## Aim of the exercise
Reproduce the lines from the start of the items through the line containing "99: (1077, 492)", replacing "top-left" with "upper-left" and changing nothing else. Omit the pictures from the output.

## Records provided
————————

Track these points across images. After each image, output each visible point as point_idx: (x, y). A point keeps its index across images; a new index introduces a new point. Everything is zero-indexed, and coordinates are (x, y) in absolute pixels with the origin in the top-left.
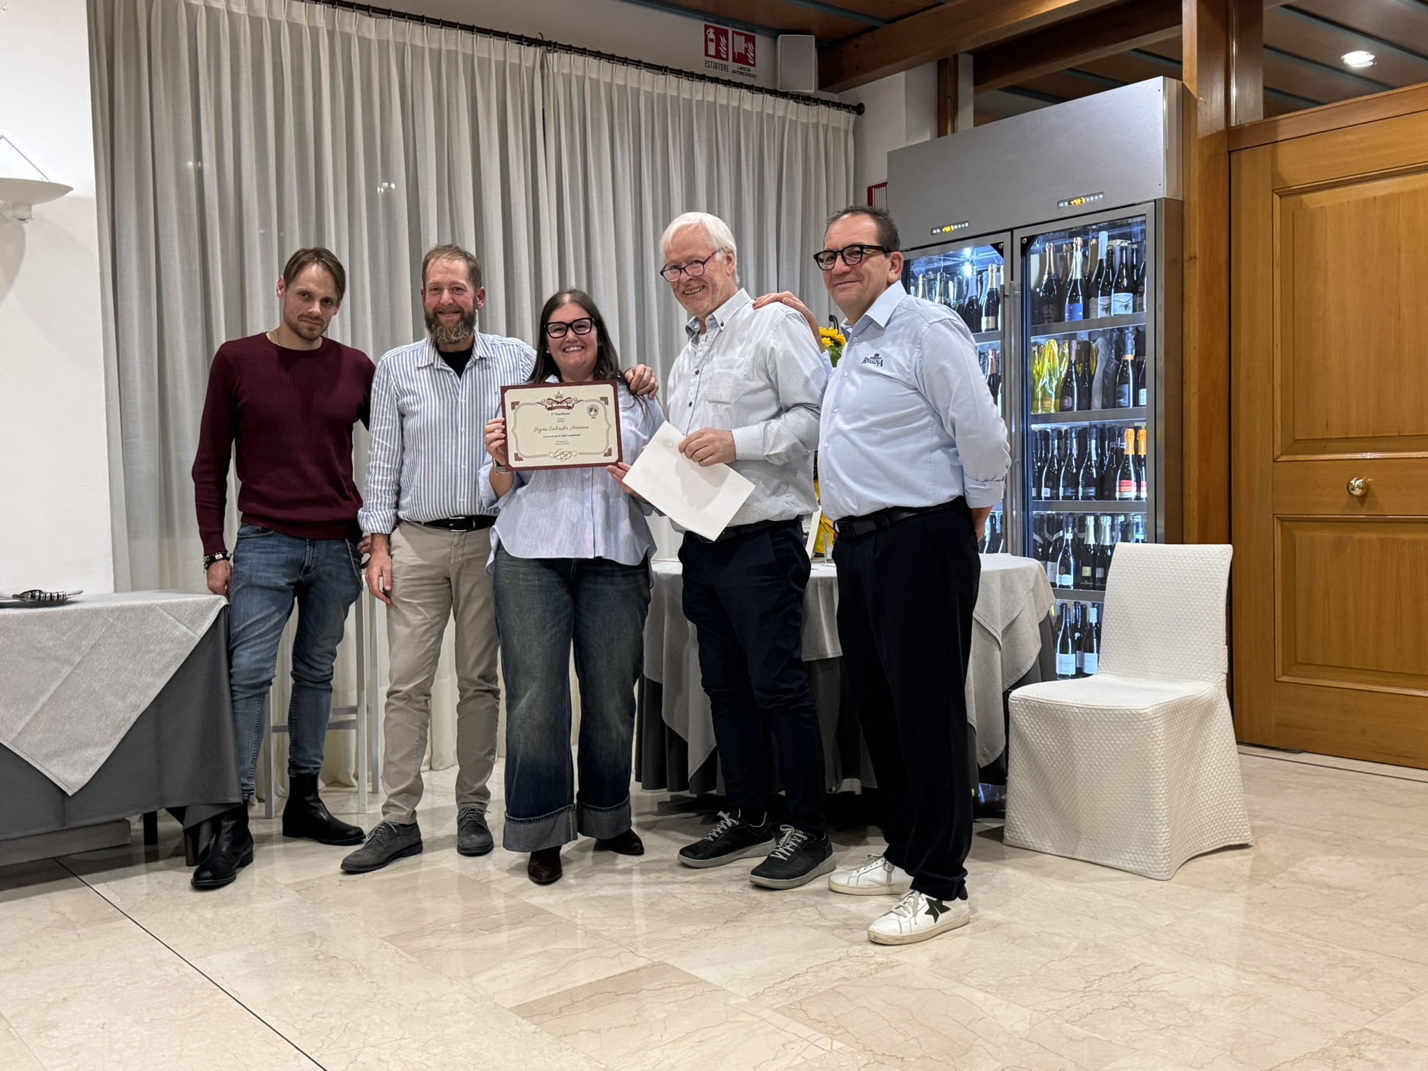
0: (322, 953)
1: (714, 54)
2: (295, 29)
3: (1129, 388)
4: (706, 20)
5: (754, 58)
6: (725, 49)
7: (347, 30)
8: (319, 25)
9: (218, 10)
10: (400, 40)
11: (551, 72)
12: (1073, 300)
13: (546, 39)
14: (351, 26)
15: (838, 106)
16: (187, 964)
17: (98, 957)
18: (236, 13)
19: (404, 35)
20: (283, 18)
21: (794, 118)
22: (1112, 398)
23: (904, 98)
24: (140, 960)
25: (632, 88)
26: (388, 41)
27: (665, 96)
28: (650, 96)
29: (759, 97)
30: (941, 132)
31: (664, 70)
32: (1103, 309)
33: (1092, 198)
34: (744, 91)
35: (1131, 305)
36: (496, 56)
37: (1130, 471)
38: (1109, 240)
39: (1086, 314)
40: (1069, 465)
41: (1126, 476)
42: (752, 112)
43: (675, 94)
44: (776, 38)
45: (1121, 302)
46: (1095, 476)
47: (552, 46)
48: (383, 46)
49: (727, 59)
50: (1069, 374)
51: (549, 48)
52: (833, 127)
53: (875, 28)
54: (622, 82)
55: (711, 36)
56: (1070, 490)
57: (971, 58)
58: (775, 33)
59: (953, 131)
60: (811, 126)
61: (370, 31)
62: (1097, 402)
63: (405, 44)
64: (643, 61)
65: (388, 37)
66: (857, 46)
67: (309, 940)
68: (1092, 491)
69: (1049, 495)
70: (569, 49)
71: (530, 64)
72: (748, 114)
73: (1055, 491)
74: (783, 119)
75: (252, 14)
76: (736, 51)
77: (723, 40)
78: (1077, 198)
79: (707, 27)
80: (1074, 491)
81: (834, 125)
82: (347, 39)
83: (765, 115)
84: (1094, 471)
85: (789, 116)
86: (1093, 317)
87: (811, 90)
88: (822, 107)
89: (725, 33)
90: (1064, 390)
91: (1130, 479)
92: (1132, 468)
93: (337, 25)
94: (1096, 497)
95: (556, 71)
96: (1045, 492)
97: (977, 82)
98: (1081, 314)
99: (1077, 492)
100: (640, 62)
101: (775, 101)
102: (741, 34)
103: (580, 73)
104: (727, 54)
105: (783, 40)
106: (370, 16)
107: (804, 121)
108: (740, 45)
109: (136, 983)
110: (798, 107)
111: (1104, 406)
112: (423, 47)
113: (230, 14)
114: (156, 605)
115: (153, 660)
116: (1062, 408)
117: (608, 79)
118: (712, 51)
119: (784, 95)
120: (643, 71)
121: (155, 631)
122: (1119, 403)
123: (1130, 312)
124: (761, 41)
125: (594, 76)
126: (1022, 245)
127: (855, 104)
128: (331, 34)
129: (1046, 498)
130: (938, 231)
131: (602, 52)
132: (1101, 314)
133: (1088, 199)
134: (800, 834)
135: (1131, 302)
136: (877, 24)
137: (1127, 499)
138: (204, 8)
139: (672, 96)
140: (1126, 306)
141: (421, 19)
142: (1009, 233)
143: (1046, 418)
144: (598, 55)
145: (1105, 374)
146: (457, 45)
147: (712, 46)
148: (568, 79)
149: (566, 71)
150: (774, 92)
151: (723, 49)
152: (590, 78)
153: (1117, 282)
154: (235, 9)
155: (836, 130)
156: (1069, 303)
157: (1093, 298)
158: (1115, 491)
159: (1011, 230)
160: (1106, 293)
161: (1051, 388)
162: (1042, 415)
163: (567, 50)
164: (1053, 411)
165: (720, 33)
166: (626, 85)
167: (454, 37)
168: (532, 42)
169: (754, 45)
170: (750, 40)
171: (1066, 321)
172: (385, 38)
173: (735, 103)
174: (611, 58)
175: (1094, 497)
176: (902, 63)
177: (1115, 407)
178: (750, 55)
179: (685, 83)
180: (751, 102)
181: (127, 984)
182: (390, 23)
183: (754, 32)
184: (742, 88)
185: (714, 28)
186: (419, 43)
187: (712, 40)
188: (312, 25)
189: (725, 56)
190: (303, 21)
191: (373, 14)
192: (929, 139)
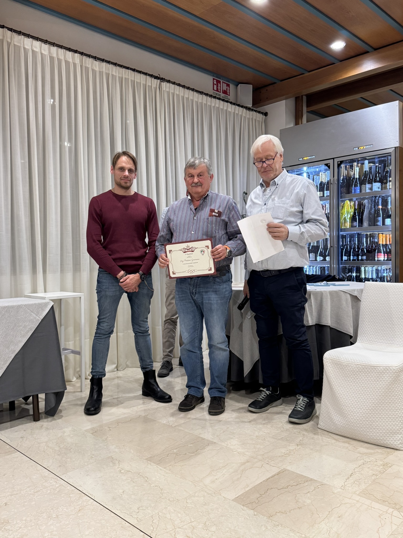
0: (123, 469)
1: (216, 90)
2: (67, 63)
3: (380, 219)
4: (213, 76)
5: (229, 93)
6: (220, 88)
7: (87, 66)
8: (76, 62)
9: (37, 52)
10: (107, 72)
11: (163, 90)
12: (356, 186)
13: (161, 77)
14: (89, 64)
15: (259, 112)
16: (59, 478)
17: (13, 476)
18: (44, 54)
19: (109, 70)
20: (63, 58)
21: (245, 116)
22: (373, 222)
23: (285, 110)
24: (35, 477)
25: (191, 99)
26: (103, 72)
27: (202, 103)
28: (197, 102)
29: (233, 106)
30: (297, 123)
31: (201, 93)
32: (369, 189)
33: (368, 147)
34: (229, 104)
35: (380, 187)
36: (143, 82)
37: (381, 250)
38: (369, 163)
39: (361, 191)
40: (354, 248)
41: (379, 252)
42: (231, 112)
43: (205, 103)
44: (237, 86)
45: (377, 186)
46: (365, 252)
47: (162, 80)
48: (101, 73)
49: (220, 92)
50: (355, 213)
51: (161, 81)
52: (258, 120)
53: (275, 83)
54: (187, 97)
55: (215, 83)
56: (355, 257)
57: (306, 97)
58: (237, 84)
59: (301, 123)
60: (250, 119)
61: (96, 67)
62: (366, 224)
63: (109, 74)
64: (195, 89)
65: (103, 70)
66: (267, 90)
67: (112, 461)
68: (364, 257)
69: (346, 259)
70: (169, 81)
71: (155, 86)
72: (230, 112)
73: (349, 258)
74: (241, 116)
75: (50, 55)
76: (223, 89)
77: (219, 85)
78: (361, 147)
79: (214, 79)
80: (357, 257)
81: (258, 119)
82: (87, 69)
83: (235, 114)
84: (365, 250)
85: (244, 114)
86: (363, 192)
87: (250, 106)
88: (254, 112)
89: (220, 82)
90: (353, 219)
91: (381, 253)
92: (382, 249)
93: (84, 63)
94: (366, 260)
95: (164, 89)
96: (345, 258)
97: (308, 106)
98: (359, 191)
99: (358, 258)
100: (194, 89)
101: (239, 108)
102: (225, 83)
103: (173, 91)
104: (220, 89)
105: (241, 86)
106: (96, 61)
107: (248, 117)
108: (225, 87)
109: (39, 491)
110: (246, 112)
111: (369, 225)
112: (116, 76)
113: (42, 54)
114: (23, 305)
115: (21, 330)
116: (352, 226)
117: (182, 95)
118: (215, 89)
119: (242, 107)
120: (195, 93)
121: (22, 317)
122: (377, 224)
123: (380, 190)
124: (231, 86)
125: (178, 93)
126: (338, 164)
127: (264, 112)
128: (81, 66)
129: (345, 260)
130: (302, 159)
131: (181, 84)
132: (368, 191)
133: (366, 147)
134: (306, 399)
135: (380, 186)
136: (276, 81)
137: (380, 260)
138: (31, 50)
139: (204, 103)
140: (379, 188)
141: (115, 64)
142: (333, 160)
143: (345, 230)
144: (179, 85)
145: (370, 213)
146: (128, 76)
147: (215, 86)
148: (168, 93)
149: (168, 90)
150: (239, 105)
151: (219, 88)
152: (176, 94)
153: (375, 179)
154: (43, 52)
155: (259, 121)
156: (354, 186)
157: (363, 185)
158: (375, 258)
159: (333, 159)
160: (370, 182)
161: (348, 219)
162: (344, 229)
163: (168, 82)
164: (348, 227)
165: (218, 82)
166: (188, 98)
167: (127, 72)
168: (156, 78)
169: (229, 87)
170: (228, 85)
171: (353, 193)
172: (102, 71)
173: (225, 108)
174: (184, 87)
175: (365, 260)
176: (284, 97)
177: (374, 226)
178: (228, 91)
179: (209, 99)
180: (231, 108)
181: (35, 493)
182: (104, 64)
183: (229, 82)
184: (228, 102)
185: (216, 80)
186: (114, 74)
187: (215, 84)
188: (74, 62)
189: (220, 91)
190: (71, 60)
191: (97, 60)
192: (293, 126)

————————

## Result of this task
Track these points across images. After each image, output each visible point as point_idx: (x, y). A point keeps its index across images; a new index introduces a new point. Everything is zero-indexed, and coordinates are (x, y) in absolute pixels with the origin in the upper-left.
0: (322, 953)
1: (714, 54)
2: (295, 29)
3: (1129, 388)
4: (706, 20)
5: (754, 58)
6: (725, 49)
7: (347, 30)
8: (319, 25)
9: (218, 10)
10: (400, 40)
11: (551, 72)
12: (1073, 300)
13: (546, 39)
14: (351, 26)
15: (838, 106)
16: (187, 964)
17: (98, 957)
18: (236, 13)
19: (404, 35)
20: (283, 18)
21: (794, 118)
22: (1112, 398)
23: (904, 98)
24: (140, 960)
25: (632, 88)
26: (388, 41)
27: (665, 96)
28: (650, 96)
29: (759, 97)
30: (941, 132)
31: (664, 70)
32: (1103, 309)
33: (1092, 198)
34: (744, 91)
35: (1131, 305)
36: (496, 56)
37: (1130, 471)
38: (1109, 240)
39: (1086, 314)
40: (1069, 465)
41: (1126, 476)
42: (752, 112)
43: (675, 94)
44: (776, 38)
45: (1121, 302)
46: (1095, 476)
47: (552, 46)
48: (383, 46)
49: (727, 59)
50: (1069, 374)
51: (549, 48)
52: (833, 127)
53: (875, 28)
54: (622, 82)
55: (711, 36)
56: (1070, 490)
57: (971, 58)
58: (775, 33)
59: (953, 131)
60: (811, 126)
61: (370, 31)
62: (1097, 402)
63: (405, 44)
64: (643, 61)
65: (388, 37)
66: (857, 46)
67: (309, 940)
68: (1092, 491)
69: (1049, 495)
70: (569, 49)
71: (530, 64)
72: (748, 114)
73: (1055, 491)
74: (783, 119)
75: (252, 14)
76: (736, 51)
77: (723, 40)
78: (1077, 198)
79: (707, 27)
80: (1074, 491)
81: (834, 125)
82: (347, 39)
83: (765, 115)
84: (1094, 471)
85: (789, 116)
86: (1093, 317)
87: (811, 90)
88: (822, 107)
89: (725, 33)
90: (1064, 390)
91: (1130, 479)
92: (1132, 468)
93: (337, 25)
94: (1096, 497)
95: (556, 71)
96: (1045, 492)
97: (977, 82)
98: (1081, 314)
99: (1077, 492)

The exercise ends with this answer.